Clayton Dube of the U.S.-China Institute talks about Google's interest in catering to China's citizens.
Visitors to Google.cn were being redirected this afternoon to Google’s Chinese-language service based in Hong Kong. Google does not censor those results, but Chinese government filters can still restrict the results that are seen by mainland audiences.
The site also began displaying search results in the simplified Chinese characters that are used in mainland China.
“Welcome to Google Search in China’s New Home,” the Hong Kong Page announced.
Google has been in a 2 ½-month standoff with the Chinese government.
It plans to keep its engineering and sales offices in China so it can keep a technological toehold in the country and continue to sell ads for the Chinese-language version of its search engine in the U.S.
The Mountain View based company also intends to keep its mapping and music services on Google.cn.
Google may be taking a financial risk though as the revolt against censorship threatens to crimp Google’s growth, especially if taking the stand prompts the Chinese government to retaliate by making it more difficult for the company to do business in the country.
Analysts believe China will not want to lose Google completely because it might be interpreted as a setback in the government’s efforts to be more innovative.
Google wants to stay in China to keep hiring computer programmers and peddling ads in the country. The company is also looking to lead China into looser rules on censorship that would allow it to revive its search engine in the country.

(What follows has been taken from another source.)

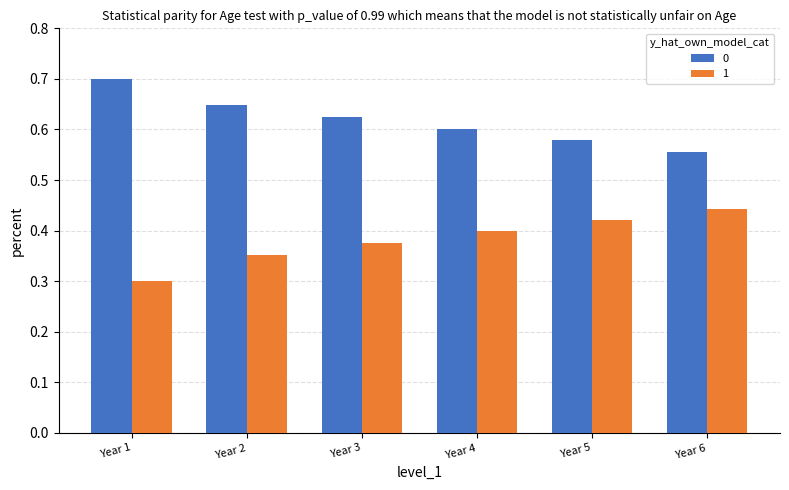

Which label corresponds to the largest value in the chart?

Year 1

Google set up a search engine inside China in 2006, and had to comply with rules requiring omission of search results that the government deemed subversive or pornographic.
On January 12 of this year, the search company said it was no longer comfortable playing by the rules after it determined that Google and more than 20 other U.S. companies had been targeted in computer hacking attacks originating from China.
Despite the company’s outrage, Google tried to persuade the Chinese government to let it run a search engine with unrestricted results. When it failed, Google tried to find enough common ground to maintain its research center and sales team in the country.
It is unclear whether Google’s attempt to route around China’s censorship rules by using Hong Kong as a back door will provoke more hostility.
China’s Ministry of Industry and Information Technology did not issue an immediate comment early Tuesday in Beijing.